- Weekly update
- 2 minute read
- Global equity market performance was positive across the board in GBP terms. The UK rose the most, up +2.80% followed by Emerging markets (+2.35%), then the US (+2.18%), Europe (+1.35%) and Japan (+0.86%).
- Bonds were mixed over the week. UK Gilts were up +0.57%, whilst UK Corporates were up +0.94%. European bonds were the laggard falling -0.03%, whilst US government bonds gained +0.34%.
- A poor week for Sterling, as GBP depreciated vs USD, JPY and EUR by -0.89%, -0.94% and -1.32% respectively.
- In USD terms, the oil price rose +2.92% and gold rose by +1.92%.
- The US labour market strengthened as non-farm payrolls beat expectations to increase by 304,000 in January. Unemployment did however rise 0.1% to 4%, partly due to the government shutdown. Despite an evident improvement in the domestic economy, the Fed chairman took a rate rise off the table due to increasing risks to global economic growth. This change was in stark contrast to the central bank’s outlook just six weeks ago, and should be supportive of risk assets.

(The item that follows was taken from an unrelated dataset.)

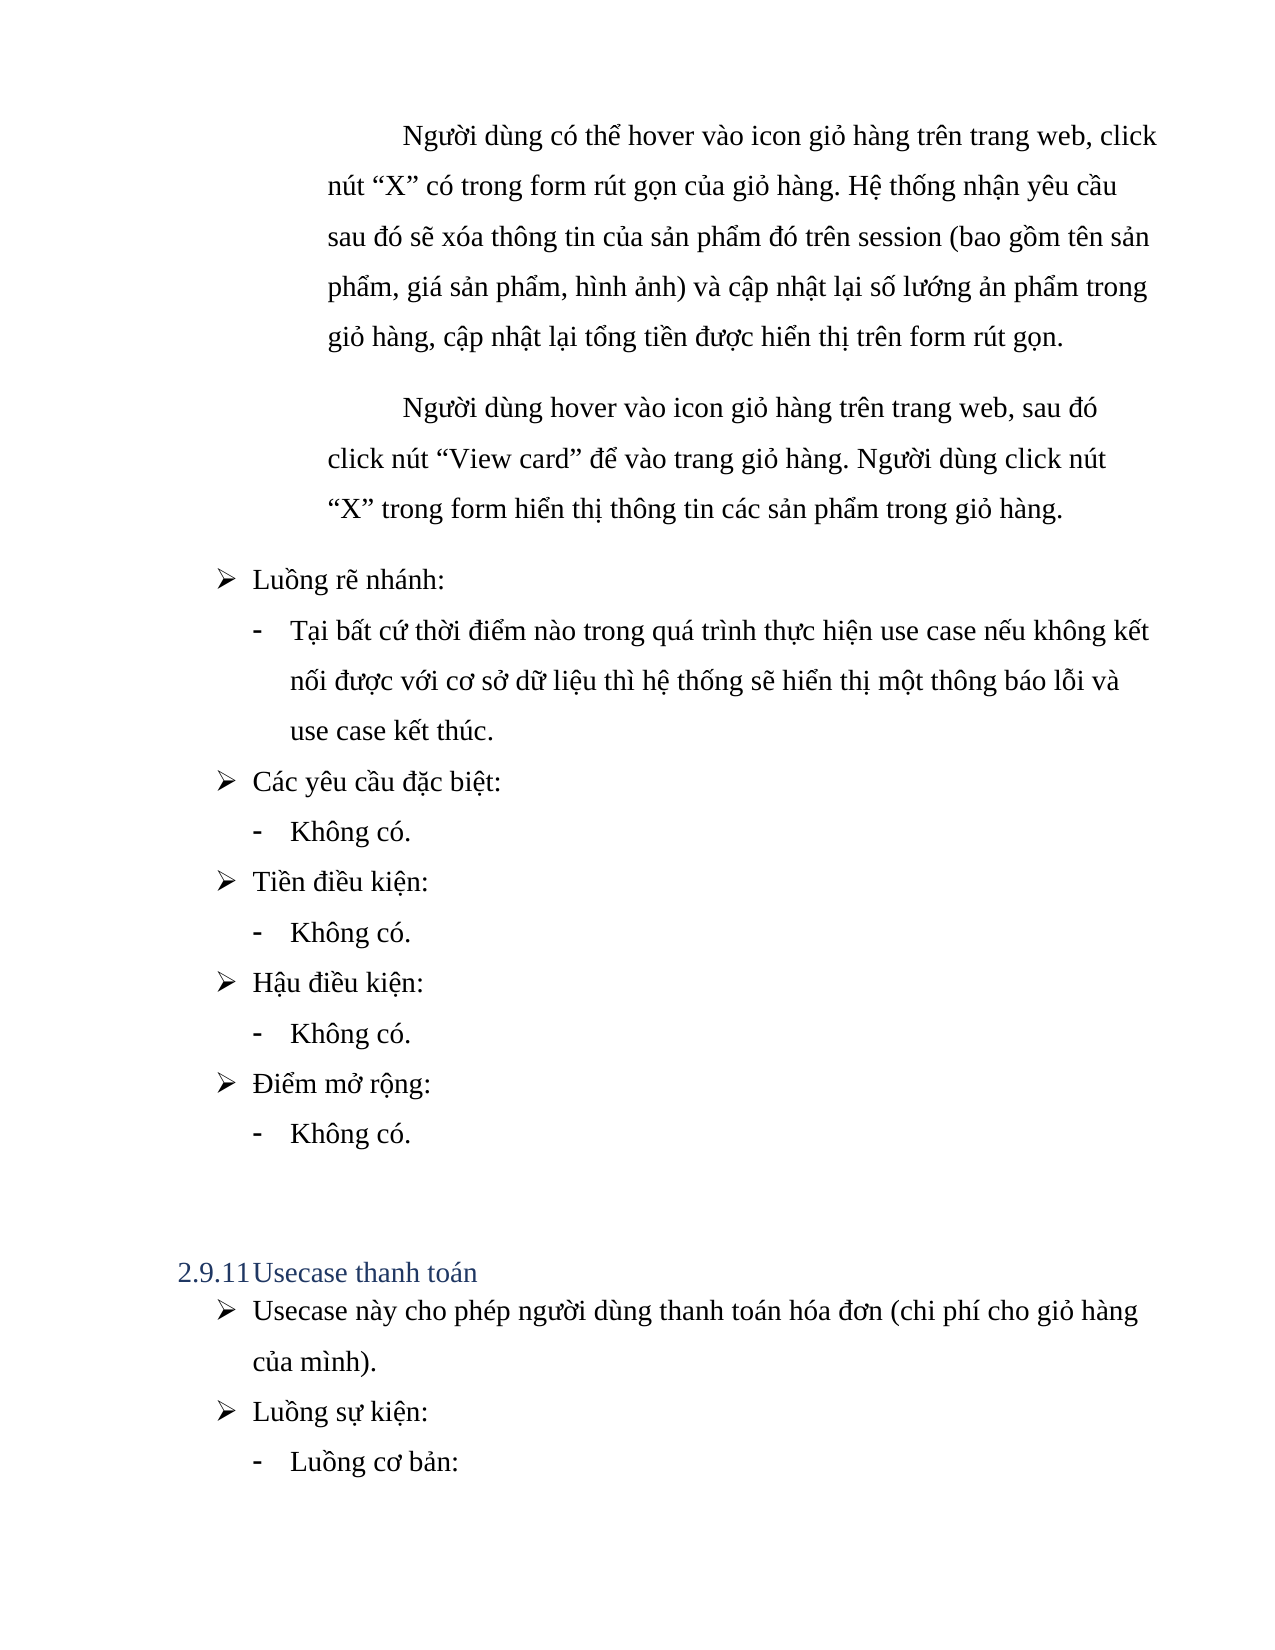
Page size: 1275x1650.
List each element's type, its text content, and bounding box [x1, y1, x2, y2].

list Không có. [252, 814, 1157, 848]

- The UK parliament narrowly voted down the amendment to May’s deal tabled by Yvette Cooper and Nick Boles, which would have forced Mrs May to ask the EU for an extension to Article 50. Instead, the Commons passed an amendment to accept May’s withdrawal deal, provided the backstop clause is changed. With the EU already ruling out any renegotiations, Mrs May will need to appeal to the Labour party in order to pass her deal at the next vote on the 13th February. Sterling fell as a result of the persistent uncertainty as to how the UK will leave the EU, with a “no deal” exit still very much an option.
- China’s manufacturing PMI in January came in at 49.5 marginally up from December’s 49.4. New orders, an indicator of future activity, fell, with companies reporting subdued demand. The data showed it was the smaller manufacturers who were in the contractionary range, with larger manufacturers above the 50 level that indicates stability. Strengthening activity in markets such as Vietnam indicates that trade concern has already caused some manufactures to shift activity outside of China.
- Global growth has weakened somewhat from elevated levels. We expect earnings growth to remain positive but weaker inflationary pressure should cause more gradual interest rate rises.
- Despite elevated geopolitical risk, we believe this is an environment favouring equities over bonds.
- Within our regional equity allocation, we are cautious on UK equities and favour those regions most attractively positioned to benefit from the improvement in the global growth dynamic.
The information contained in this document is believed to be correct but cannot be guaranteed. Past performance is not a reliable indicator of future results. The value of investments and the income from them may fall as well as rise and is not guaranteed. An investor may not get back the original amount invested. Opinions constitute our judgment as at the date shown and are subject to change without notice. This document is not intended as an offer or solicitation to buy or sell securities, nor does it constitute a personal recommendation. Where links to third party websites are provided, Close Brothers Asset Management accepts no responsibility for the content of such websites nor the services, products or items offered through such websites.